Los aldeanos descubren que el líquido es sabroso y comienzan a ingerirlo. Luego
de una cantidad determinada, esa extraña leche de la tierra, produce embriaguez
y una somnolencia que los transporta a un estado de deleite maravilloso. La
leche de la tierra, además, engorda a quienes la ingieren sin medida, pero les
debilita los huesos hasta producirles la muerte. Entonces Arekaja decide
continuar con la excavación. Buscan el líquido amarillo que en Atlántida se
utilizaba como generador de luz artificial. Buscan afanosamente. La excavación
sobrepasa el millar de metros. En ese momento, de las profundidades brota un
fuego seco que produce una gran alarma en los excavadores. Arekaja ordena el
cierre del pozo y dice a todos: “Ibamos buscando el antro de la luz y nos hemos
topado con el infierno, hasta aquí hemos llegado”.
Lejos de caer vencidos, Arekaja y su padre continúan, ahora
en soledad, con sus experimentos a fin de obtener alguna forma de luz
artificial. Una y mil veces prueban artefactos que no sirven a sus propósitos.
Una y mil veces recomienzan la tarea, hasta que un buen día consiguen armar un
extraño recipiente que, accionados sus mecanismos, produce una luz intensa. De
inmediato se entregan a la fabricación en gran cantidad y los distribuyen por
toda la ciudad. Por la noche las luces emergen, ahora, de las ventanas de todos
los edificios con inaudita brillantez. Tanto es así que los aldeano llamaron a
esa extraña ciudad Mbaeveraguasu, la ciudad resplandeciente.
Han pasado los siglos. Mbaeveraguasu es famosa por sus
luces. La vista que de ella se tiene desde la no menos famosa colina de Areguá,
es maravillosa. Los viajeros llegan hasta allí pasmados de admiración y sus
habitantes han conservado el orgullo con el que trabajaron sus creadores.
Ya no existe sobre la faz de la tierra el viejo patriarca
Tume Arandu.
Ya no existe sobre la faz de la tierra el nostálgico atlante
conocido aquí con el nombre de Paragua.
Ya no existe sobre la faz de la tierra Arekaja, el dinámico
hombre inventor.
Y a no existen sobre las faz de la tierra sus hijos ni sus
nietos.
Ahora Mbaeveraguasu es una ciudad sagrada para los guarani.
La llegada del karaiete está cerca. Así lo ha dejado escrito
Tupã en el destino de la raza.
Una mañana estival, desde la ciudad sagrada se escuchan tres
fuertes explosiones. ¿A qué atribuirlas? ¿Quién puede haber producido
semejantes ruidos? Muy pronto los guarani se enterarían de la llegada del
karaiete que entró en aquellas tierras a sangre y fuego. Ellos habían hecho
detonar sus poderosos cañones y ahora se acercaban a la ciudad resplandeciente.

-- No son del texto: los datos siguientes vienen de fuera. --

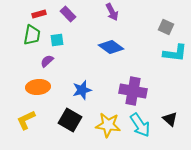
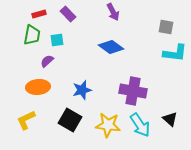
purple arrow: moved 1 px right
gray square: rotated 14 degrees counterclockwise
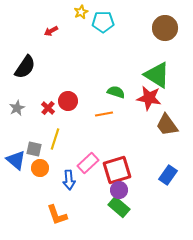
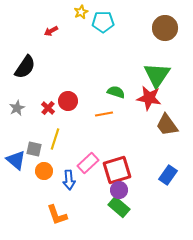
green triangle: rotated 32 degrees clockwise
orange circle: moved 4 px right, 3 px down
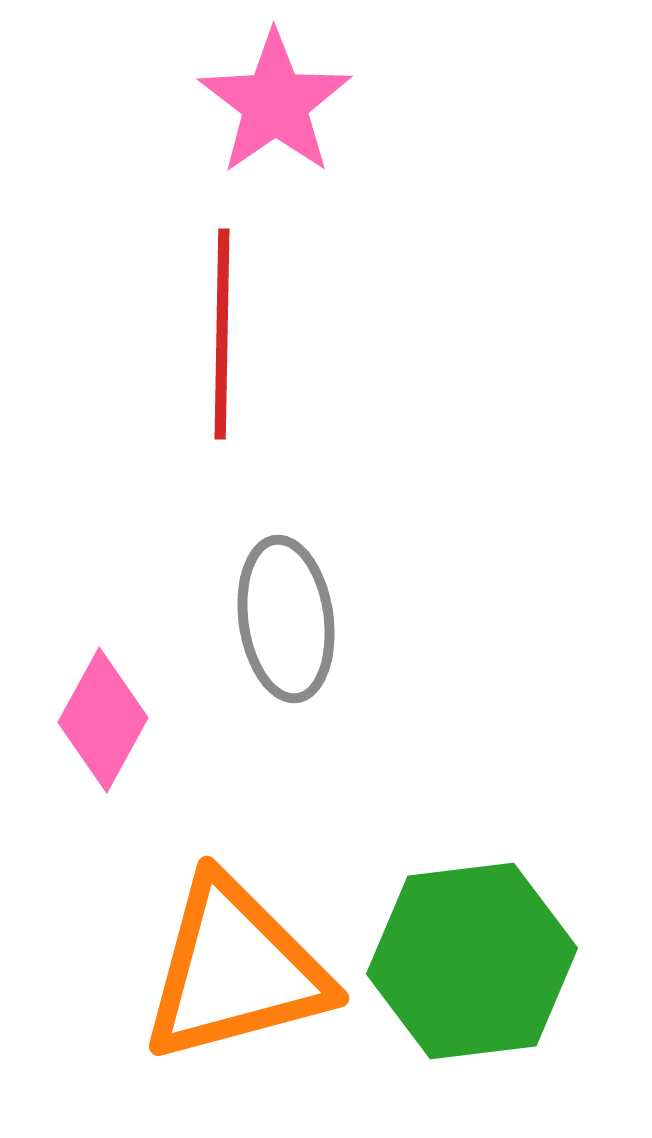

En tiempos ya lejanos Tume Arandu había implorado a Tupã
para que la radiante ciudad guarani, la cuna de la luz y el misterio, el
mbaeveraguasu desapareciera bajo las aguas antes de ser profanada por las
plantas del enemigo. Tupã acogió favorablemente aquel ruego del patriarca
guarani e hizo que las aguas del Tupã Ykua se enturbiaran y comenzaran a bullir
día y noche.
Muy pronto la bellísima ciudad y sus habitantes fueron sólo
una leyenda luminosa. Desapareció bajo las aguas como la tierra que la había
inspirado. Durante mucho tiempo el Tupã Ykua, luego de cubrir la ciudad,
continuó arrojando grandes volúmenes de agua. Tanto que éstas amenazaron cubrir
toda la superficie de las tierras de Rupave. Fue entonces cuando llegó a aquel
lugar un karaiete bondadoso que bendijo las aguas, bautizó aquellos parajes y
conjuró el peligro, pero esa es otra historia y por suerte ya ha sido contada
en otra ocasión con lujo de detalles.